--- DATA Enclosed Below ---

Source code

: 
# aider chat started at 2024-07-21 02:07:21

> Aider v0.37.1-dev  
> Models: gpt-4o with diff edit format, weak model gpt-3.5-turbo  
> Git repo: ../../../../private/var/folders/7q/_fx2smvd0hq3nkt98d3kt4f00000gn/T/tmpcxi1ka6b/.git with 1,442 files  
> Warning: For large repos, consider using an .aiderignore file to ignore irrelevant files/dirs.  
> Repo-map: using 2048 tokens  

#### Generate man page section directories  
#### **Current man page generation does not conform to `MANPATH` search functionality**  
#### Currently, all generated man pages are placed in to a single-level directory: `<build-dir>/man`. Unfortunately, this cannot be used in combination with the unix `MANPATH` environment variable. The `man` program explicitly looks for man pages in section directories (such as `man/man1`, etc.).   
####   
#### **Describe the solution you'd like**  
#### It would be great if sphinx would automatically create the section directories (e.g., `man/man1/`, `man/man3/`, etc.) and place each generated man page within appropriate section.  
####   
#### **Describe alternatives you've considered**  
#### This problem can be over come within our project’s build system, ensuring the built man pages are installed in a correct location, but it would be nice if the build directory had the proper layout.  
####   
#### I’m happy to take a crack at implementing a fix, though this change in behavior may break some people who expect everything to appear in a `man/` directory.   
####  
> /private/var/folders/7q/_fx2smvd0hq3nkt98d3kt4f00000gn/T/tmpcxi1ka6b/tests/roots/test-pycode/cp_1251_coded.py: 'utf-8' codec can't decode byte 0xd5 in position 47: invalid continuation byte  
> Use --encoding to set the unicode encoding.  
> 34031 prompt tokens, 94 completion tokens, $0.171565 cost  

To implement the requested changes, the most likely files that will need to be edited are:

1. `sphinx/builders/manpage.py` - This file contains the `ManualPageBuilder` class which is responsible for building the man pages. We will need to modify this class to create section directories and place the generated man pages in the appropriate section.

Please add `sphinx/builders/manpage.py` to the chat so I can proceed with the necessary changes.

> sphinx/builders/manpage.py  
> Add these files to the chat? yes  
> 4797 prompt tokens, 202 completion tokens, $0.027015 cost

--- End of Enclosed DATA ---

ACTIVITY:
Reproduce every one of the records above verbatim, line for line.

SOLUTION TO THIS PROBLEM:
Source code

: 
# aider chat started at 2024-07-21 02:07:21

> Aider v0.37.1-dev  
> Models: gpt-4o with diff edit format, weak model gpt-3.5-turbo  
> Git repo: ../../../../private/var/folders/7q/_fx2smvd0hq3nkt98d3kt4f00000gn/T/tmpcxi1ka6b/.git with 1,442 files  
> Warning: For large repos, consider using an .aiderignore file to ignore irrelevant files/dirs.  
> Repo-map: using 2048 tokens  

#### Generate man page section directories  
#### **Current man page generation does not conform to `MANPATH` search functionality**  
#### Currently, all generated man pages are placed in to a single-level directory: `<build-dir>/man`. Unfortunately, this cannot be used in combination with the unix `MANPATH` environment variable. The `man` program explicitly looks for man pages in section directories (such as `man/man1`, etc.).   
####   
#### **Describe the solution you'd like**  
#### It would be great if sphinx would automatically create the section directories (e.g., `man/man1/`, `man/man3/`, etc.) and place each generated man page within appropriate section.  
####   
#### **Describe alternatives you've considered**  
#### This problem can be over come within our project’s build system, ensuring the built man pages are installed in a correct location, but it would be nice if the build directory had the proper layout.  
####   
#### I’m happy to take a crack at implementing a fix, though this change in behavior may break some people who expect everything to appear in a `man/` directory.   
####  
> /private/var/folders/7q/_fx2smvd0hq3nkt98d3kt4f00000gn/T/tmpcxi1ka6b/tests/roots/test-pycode/cp_1251_coded.py: 'utf-8' codec can't decode byte 0xd5 in position 47: invalid continuation byte  
> Use --encoding to set the unicode encoding.  
> 34031 prompt tokens, 94 completion tokens, $0.171565 cost  

To implement the requested changes, the most likely files that will need to be edited are:

1. `sphinx/builders/manpage.py` - This file contains the `ManualPageBuilder` class which is responsible for building the man pages. We will need to modify this class to create section directories and place the generated man pages in the appropriate section.

Please add `sphinx/builders/manpage.py` to the chat so I can proceed with the necessary changes.

> sphinx/builders/manpage.py  
> Add these files to the chat? yes  
> 4797 prompt tokens, 202 completion tokens, $0.027015 cost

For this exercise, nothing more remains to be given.